Wherever the word "lane" appears in a line below, that line counts; report the total number of such lines only.

•••

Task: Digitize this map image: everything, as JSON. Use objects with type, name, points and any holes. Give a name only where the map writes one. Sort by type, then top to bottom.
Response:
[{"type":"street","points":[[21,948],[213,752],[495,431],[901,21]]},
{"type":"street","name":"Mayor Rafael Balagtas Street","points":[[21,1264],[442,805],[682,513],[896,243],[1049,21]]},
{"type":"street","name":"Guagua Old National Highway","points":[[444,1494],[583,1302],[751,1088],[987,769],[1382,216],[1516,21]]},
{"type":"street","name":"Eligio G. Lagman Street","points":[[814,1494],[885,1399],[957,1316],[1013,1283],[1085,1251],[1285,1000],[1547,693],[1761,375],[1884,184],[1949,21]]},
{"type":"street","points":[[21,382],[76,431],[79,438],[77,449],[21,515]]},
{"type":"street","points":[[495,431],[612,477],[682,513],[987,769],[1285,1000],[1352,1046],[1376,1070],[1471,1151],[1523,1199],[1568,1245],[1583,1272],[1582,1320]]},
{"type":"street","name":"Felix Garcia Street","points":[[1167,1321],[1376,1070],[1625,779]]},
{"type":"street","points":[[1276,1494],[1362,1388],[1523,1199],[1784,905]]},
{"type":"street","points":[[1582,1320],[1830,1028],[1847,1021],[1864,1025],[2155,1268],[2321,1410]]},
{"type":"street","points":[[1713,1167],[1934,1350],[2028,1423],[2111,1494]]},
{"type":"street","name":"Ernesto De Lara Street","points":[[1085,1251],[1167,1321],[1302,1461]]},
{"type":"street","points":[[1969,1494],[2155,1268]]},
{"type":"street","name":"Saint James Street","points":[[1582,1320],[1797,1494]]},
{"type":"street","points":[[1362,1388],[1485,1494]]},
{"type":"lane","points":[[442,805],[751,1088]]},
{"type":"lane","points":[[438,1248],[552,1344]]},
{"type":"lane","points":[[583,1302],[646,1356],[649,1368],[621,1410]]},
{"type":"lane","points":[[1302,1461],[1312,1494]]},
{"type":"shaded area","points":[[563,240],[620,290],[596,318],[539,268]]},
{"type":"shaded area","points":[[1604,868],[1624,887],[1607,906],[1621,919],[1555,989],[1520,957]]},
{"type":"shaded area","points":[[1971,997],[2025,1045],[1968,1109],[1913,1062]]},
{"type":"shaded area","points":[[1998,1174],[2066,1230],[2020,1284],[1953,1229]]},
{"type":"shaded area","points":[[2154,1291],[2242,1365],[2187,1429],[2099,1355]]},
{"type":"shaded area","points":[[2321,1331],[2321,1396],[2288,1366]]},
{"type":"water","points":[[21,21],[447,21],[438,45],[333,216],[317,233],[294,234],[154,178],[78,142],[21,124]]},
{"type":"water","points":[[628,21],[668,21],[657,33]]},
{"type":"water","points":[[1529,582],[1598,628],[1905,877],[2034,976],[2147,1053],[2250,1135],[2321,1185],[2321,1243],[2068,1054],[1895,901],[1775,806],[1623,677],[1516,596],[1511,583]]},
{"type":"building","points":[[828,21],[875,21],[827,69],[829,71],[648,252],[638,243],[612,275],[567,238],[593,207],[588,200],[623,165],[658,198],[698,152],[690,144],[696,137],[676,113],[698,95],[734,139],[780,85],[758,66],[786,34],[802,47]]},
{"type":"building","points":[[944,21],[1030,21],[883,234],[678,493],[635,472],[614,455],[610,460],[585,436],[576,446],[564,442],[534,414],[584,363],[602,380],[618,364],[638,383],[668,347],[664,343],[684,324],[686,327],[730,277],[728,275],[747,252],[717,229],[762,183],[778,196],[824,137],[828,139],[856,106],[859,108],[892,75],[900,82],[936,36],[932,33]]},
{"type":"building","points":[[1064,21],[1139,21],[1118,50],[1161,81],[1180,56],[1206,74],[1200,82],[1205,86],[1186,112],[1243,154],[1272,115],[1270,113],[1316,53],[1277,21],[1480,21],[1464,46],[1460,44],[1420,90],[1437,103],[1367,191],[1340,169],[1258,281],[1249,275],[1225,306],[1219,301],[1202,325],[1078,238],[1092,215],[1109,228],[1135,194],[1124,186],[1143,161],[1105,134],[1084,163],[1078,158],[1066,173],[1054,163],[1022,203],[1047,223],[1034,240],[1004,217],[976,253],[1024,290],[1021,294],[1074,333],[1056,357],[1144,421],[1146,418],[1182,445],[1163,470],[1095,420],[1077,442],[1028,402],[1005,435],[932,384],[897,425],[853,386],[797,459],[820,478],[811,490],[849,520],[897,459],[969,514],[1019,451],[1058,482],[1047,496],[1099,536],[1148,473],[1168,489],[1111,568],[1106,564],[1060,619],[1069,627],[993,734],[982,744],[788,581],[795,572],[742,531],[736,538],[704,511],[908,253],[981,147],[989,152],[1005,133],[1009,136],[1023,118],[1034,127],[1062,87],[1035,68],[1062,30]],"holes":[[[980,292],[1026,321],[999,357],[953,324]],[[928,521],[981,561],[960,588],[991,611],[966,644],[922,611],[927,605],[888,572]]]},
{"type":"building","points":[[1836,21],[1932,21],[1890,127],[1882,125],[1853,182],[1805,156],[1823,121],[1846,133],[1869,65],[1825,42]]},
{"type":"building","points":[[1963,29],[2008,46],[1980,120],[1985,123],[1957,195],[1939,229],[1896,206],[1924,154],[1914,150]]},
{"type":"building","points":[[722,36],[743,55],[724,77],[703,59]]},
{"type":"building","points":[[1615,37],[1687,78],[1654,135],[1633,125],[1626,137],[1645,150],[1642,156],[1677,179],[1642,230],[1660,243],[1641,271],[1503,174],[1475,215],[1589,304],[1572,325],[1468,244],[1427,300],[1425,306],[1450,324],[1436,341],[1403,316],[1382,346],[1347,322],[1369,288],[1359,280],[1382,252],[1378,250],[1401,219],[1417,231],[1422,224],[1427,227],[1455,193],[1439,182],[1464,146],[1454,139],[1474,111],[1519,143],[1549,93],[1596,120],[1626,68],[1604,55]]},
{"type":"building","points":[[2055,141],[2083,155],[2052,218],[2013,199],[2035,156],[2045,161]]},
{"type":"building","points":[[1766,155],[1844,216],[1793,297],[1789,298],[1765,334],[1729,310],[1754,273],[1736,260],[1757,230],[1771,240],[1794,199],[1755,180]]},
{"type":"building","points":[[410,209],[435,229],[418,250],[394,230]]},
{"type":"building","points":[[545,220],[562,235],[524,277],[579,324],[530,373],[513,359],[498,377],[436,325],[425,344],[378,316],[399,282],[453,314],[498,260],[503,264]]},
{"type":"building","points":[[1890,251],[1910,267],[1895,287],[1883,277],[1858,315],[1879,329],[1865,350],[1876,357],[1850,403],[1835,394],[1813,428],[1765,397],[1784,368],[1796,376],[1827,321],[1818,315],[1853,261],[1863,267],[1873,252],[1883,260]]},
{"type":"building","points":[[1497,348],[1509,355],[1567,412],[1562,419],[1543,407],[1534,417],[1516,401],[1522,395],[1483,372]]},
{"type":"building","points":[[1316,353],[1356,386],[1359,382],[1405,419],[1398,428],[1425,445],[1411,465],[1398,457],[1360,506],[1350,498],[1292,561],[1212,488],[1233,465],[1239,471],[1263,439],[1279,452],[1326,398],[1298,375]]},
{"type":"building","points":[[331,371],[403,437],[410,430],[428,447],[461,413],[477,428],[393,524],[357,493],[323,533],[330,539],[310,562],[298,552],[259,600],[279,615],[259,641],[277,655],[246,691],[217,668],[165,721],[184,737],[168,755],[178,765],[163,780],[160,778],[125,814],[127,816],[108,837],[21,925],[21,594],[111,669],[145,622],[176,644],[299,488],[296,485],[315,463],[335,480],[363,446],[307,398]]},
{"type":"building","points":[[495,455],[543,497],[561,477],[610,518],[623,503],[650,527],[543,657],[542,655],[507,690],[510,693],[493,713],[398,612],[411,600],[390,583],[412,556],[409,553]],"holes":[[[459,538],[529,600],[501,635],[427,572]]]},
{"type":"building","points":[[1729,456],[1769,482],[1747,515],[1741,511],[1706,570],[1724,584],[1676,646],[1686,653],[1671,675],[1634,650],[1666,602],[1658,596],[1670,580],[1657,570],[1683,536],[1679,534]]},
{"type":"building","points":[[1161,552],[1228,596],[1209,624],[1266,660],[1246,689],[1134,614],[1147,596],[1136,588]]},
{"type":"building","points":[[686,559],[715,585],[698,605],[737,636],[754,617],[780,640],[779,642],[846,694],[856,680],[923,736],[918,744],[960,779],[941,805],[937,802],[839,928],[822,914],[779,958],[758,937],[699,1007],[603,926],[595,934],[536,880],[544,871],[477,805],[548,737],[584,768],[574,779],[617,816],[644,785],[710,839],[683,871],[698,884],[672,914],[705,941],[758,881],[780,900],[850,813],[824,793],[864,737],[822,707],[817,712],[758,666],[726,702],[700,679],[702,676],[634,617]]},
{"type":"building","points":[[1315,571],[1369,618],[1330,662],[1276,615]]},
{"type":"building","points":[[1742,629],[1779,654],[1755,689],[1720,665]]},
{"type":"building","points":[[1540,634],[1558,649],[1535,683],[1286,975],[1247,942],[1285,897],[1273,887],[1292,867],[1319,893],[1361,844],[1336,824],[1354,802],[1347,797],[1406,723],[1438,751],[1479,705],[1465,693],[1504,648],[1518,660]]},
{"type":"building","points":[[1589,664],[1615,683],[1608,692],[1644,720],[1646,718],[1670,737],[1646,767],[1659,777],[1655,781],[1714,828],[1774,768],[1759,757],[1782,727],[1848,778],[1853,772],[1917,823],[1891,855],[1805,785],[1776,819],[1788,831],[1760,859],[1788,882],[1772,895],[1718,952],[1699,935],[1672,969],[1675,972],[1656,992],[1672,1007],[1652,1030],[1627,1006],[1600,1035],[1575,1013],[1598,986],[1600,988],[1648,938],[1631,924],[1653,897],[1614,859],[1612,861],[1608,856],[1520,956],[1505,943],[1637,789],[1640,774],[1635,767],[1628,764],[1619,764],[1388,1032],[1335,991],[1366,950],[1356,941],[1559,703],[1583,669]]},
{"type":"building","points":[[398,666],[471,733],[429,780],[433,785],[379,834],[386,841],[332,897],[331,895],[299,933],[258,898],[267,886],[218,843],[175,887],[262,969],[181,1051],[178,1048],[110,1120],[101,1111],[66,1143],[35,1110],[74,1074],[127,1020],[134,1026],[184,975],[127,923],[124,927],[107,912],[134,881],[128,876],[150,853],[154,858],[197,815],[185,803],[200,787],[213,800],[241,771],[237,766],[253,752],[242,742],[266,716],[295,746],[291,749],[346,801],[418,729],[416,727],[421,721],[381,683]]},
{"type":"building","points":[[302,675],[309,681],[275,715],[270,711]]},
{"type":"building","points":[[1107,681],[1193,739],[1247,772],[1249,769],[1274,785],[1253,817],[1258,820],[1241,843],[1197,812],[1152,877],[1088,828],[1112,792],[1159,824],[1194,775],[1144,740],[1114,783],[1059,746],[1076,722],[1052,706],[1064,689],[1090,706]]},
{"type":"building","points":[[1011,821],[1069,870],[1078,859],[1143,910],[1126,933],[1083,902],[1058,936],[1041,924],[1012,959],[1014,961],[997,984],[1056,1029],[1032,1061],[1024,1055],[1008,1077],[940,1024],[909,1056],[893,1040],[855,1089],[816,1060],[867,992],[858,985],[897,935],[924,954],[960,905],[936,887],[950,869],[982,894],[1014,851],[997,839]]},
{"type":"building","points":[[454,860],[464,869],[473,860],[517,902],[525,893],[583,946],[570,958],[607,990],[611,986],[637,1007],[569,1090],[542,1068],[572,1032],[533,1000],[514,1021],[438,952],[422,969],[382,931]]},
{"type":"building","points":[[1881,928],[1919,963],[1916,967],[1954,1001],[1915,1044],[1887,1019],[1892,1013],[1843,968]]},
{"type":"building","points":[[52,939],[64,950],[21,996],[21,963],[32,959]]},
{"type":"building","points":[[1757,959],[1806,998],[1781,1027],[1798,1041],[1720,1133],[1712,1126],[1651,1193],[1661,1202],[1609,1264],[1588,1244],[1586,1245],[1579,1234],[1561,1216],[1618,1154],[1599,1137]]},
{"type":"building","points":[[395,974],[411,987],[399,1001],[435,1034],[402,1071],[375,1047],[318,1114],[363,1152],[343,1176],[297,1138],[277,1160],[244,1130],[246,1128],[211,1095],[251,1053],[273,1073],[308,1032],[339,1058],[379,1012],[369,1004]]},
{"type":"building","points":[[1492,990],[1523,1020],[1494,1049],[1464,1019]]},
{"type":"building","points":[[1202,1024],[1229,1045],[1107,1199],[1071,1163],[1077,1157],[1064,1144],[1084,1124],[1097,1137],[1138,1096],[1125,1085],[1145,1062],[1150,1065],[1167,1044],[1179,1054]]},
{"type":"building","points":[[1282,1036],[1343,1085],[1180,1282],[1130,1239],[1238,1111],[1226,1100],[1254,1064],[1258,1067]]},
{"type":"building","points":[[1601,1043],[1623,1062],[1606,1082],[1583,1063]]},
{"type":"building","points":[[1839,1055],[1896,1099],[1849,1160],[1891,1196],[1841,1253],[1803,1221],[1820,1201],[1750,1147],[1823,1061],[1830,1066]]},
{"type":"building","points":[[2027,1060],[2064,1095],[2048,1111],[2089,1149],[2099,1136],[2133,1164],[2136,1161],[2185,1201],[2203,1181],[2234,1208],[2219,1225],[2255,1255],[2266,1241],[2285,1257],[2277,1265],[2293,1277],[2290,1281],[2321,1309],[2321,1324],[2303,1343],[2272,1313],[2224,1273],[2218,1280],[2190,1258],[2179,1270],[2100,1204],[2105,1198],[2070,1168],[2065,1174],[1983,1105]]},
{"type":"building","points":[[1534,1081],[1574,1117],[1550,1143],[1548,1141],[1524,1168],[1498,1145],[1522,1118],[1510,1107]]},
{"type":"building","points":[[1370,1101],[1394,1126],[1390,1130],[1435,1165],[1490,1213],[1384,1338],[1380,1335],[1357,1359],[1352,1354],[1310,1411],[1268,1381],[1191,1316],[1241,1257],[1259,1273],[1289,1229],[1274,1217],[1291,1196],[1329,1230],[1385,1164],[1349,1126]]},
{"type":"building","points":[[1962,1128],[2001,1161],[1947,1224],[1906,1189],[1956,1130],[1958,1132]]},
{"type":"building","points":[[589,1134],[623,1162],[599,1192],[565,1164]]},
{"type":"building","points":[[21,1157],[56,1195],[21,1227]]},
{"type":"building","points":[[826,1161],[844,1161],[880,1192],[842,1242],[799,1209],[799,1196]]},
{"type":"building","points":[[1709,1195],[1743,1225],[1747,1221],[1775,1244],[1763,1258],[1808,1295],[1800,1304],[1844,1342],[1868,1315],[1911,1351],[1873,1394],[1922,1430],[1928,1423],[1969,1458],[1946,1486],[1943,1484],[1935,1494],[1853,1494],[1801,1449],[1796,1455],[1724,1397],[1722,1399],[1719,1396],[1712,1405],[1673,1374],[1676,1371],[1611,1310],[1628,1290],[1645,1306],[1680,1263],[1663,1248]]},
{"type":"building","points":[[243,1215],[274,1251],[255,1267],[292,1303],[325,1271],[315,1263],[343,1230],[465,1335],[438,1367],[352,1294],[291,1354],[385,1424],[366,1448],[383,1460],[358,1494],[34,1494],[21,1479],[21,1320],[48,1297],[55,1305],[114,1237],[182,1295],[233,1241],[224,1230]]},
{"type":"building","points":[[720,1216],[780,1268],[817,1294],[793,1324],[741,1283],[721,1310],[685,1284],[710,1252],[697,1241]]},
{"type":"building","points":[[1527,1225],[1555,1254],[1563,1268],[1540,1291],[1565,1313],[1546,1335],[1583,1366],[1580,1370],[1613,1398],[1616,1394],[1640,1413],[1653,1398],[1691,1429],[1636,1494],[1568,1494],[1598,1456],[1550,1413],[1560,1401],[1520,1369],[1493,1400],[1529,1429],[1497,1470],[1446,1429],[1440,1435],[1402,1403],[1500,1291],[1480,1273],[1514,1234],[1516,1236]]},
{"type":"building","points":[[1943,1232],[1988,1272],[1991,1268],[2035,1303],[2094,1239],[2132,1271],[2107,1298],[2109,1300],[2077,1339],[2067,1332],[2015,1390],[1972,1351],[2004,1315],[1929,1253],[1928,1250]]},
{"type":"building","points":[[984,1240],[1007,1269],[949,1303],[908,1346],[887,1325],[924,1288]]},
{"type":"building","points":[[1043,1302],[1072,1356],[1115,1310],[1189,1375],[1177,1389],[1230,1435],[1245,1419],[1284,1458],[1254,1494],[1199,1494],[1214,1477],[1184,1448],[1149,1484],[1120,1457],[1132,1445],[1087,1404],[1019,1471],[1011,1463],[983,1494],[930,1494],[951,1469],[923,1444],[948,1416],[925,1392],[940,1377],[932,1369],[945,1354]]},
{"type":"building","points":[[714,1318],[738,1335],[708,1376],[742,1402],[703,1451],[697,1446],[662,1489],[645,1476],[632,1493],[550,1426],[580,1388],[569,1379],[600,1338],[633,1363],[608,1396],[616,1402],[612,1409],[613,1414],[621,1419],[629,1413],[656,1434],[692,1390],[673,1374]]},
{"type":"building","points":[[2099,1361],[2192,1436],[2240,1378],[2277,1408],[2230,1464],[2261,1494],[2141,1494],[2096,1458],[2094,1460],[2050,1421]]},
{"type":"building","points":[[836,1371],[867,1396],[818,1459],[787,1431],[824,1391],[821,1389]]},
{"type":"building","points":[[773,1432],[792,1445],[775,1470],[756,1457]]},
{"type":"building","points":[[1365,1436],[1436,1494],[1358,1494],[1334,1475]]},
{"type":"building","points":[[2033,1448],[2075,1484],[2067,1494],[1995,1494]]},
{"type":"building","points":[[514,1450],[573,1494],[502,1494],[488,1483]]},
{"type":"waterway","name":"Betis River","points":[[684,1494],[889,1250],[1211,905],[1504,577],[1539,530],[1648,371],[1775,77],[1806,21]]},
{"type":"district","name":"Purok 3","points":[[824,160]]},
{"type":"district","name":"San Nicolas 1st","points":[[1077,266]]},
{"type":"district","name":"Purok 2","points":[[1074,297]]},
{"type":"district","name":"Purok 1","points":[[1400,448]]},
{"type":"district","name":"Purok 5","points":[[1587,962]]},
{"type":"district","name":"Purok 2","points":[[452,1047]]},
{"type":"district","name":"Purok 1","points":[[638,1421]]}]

•••

◆ WRITTEN SOLUTION
4